Monday, December 16, 2019

Why Agencies Are Bad For Non-Profit Organizations

A non-profit's income should be very near zero, of course this is after administrative costs. For housing this is a very challenging point to get, maintenance alone can bring an apartment complex into the red and devastating failures caused by lacking maintenance can drop that even more, not to mention actual damages done by the residents.

There are many issues residents will face that will cause damage to units, often without intent from the resident but by the very nature of the medical problem. Let's take the example of surgery, a very common occurrence for vulnerable members of society.

The wounds caused by surgery will take time healing, during this time blood will be likely to come from the wound. This blood will get onto lots of surfaces, which inevitably cause stains which cannot be cleaned up.

Often surgeries will add even more challenges, and more sources of refuse which will inevitably cause damage. Now a good organization will have a manager on site for the majority of the week, and said manager would know what was going on at all times even when not on site.

All residents would know who said manager is as well as have multiple ways in which to contact this manager. Transparency would be nearly complete, communication lines would never be blocked or severed without notice, and whenever an issue arose it would be well documented and taken care of without anyone getting put out or harmed.

A management agency is a for profit business, they want their employees to move their company into the green as much as possible, and there is no obligation for them to take a profit loss even if they are hired by a non-profit organization. So they make promises to reduce costs, and you hire them for that.

Well now the costs include their administration, the business owners, share holders, CEO, etc. As well as their employees, all of them.

So how do they "cut costs"? They reduce the number of hours the manager is on site, and it's reduced to an insane amount.

Given a typical business, you will want a management staff or team on duty for at least 2 more hours per day than the business is in operation. An apartment is, essentially, a business that is open for 24 hours per day, 7 days a week.

That's 168 hours per week, which is the same as saying 168 hours work that needs to be done. Apartments are a laid back business, often the manager is only necessary for about half that amount of actual work, however to accomplish that they must be on call and ready to show up at the property every hour of every day.

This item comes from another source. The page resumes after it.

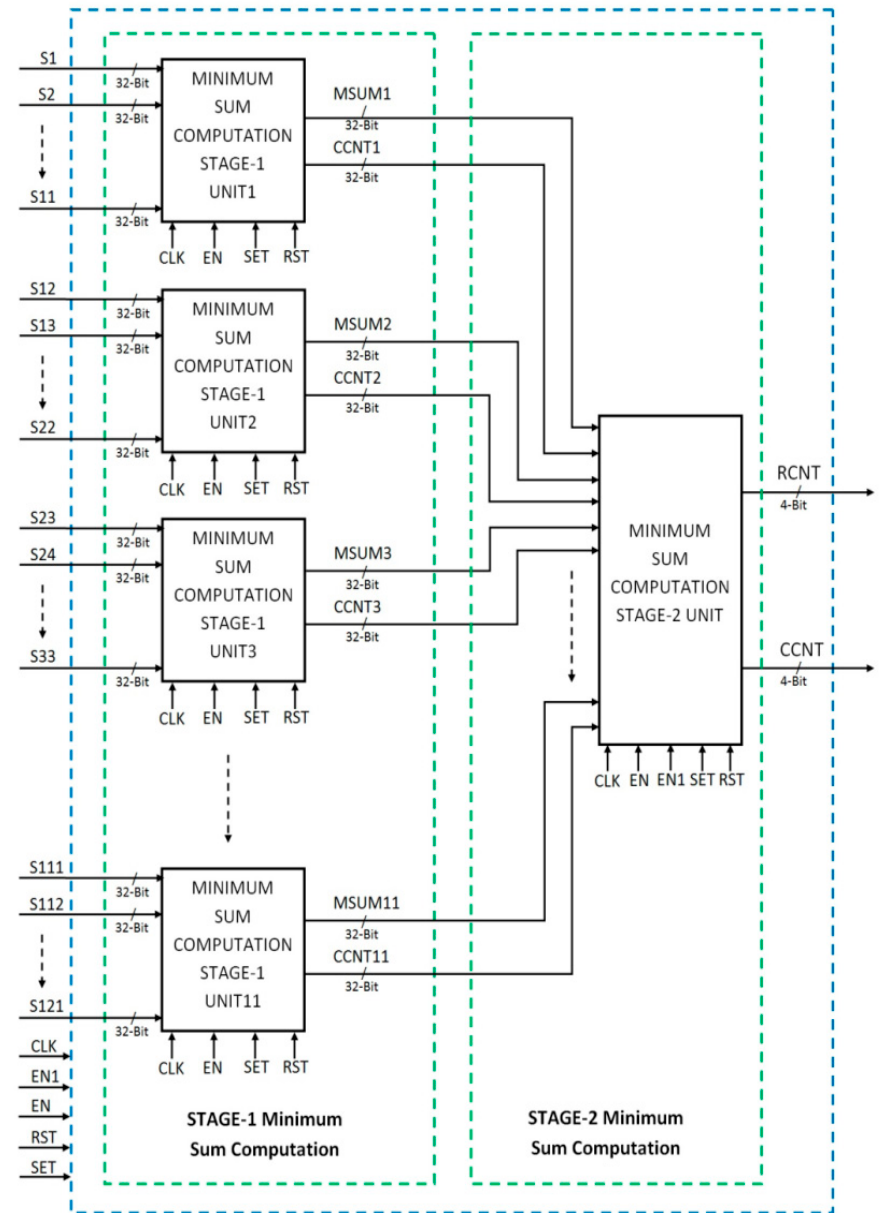
Figure 9. Architecture of minimum sum value computation module. S → Sum Value; MSUM → Minimum Sum Value; CCNT → Column Counter; RCNT → Row Counter.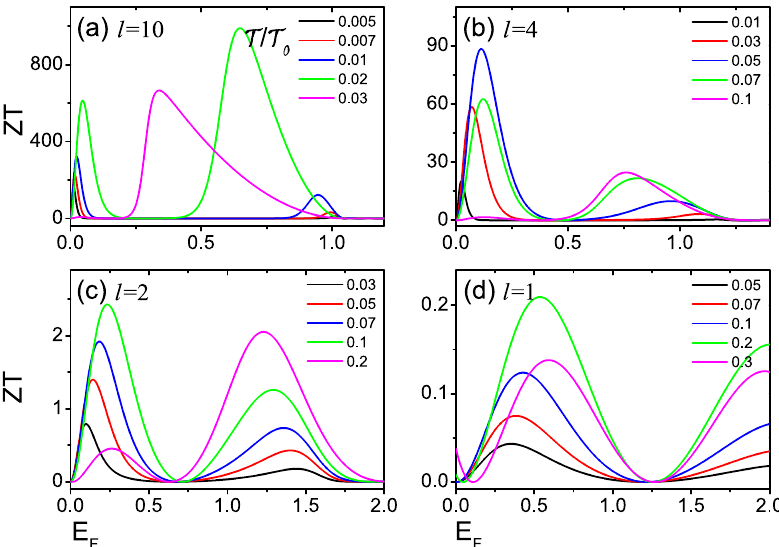
Figure 6. The thermoelectric figure of merit ZT as functions of Fermi energy E F for different temperatures T π . Two magnetic domains of equal size l = 10 in ( a ), and l = 4 in ( b ), and l = 2 in ( c ) and / T 0 with relative tilt φ = l = 1 in ( d ). The other unmentioned parameters are the same as in Fig.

Agencies do not accommodate that cheaply, for the typical landlord they can increase rent a bit to help pay for better services and most renters are more than happy to accommodate that increase. But for public housing, non-profit, such a method is not viable nor supported by the state.

So the management agency will reduce the number of hours a manager is on site to level which forces these managers to accomplish at least 80 hours work in about 2 hours. This saves the agency plenty of money, they are in the green because of the contract, but the organization which has hired them is suddenly dealing with major damage caused by neglect, tenants being unable to contact a manager when necessary, and a manager who often sells off the organization's property to cut even more corners.

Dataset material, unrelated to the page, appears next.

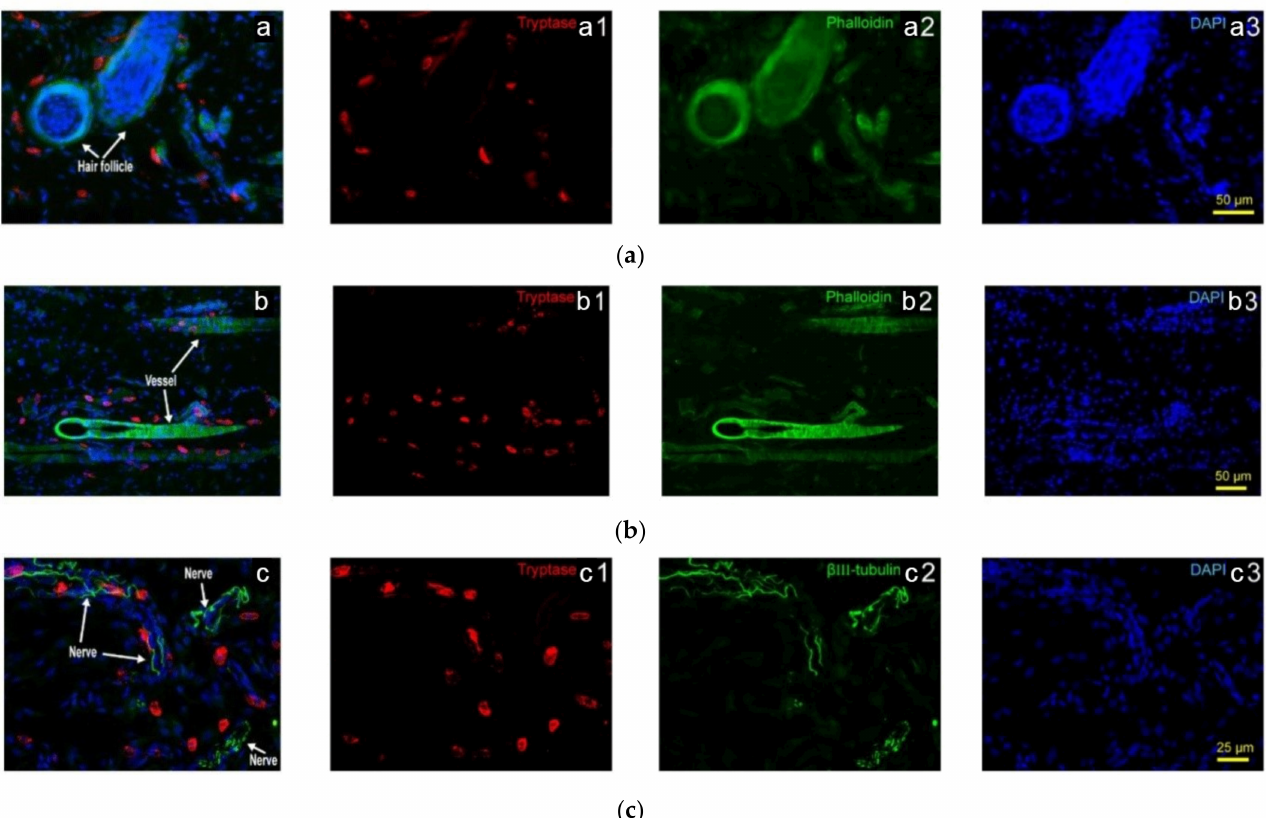
Figure 2. Subcutaneous MC distribution along hair follicles, vessels and nerve fibers of rats. ( a ) Correlation of MCs and hair follicles in skin examined with immunofluorescence histochem- ical staining with (a1) tryptase (red), (a2) phalloidin (green) and (a3) DAPI (blue). ( b ) Correlation of MCs and vessels in skin samples examined with immunofluorescence histochemical staining with (b1) tryptase (red), (b2) phalloidin (green) and (b3) DAPI (blue). Hair follicles and vessels are distinguished by their location and morphological characteristics. ( c ) Correlation of MCs and hair follicles in skin examined with immunofluorescence histochemical staining with (c1) tryptase (red), (c2) β -III tubulin (green) and (c3) DAPI (blue). Scale bars are shown in the DAPI-stained figure in each group. Based on Yang et al. (2018), [20], with permission from Ivyspring International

The agency will stay in the green, earning a profit as that is what they are suppose to be doing, while the non-profit organization is in the red so much that they face having to declare bankruptcy. Regular maintenance is so vital to an apartment building, even if something as simple as pipe inspections are neglected can result in massive flooding damage which cascades into neighboring units all the way to the ground floor.

A simple pipe leak, which would be detected and repaired with simple inspections, can explode into millions of USD in expensive repairs. Without a reliable manager on site capable of ensuring such inspections occur unhindered, the massive damage becomes inevitable.

Ultimately not only are the residents made to suffer what is essentially a slum, the organization begins to collapse under all that debt, and the end result is more people back on the streets with nowhere to live. This is what we are seeing happen in real time at Compass Housing Alliance, and the management agency is pushing the blame onto the residents to add insult to injury.

Seattle Housing Authority is unwilling to step in to correct this, the city turns a blind eye to this volatile situation, and Compass is trying to pretend they still have everything under control when they clearly do not. If we want to fix homelessness, this is one of those practices that needs to end as it does not help anyone involved.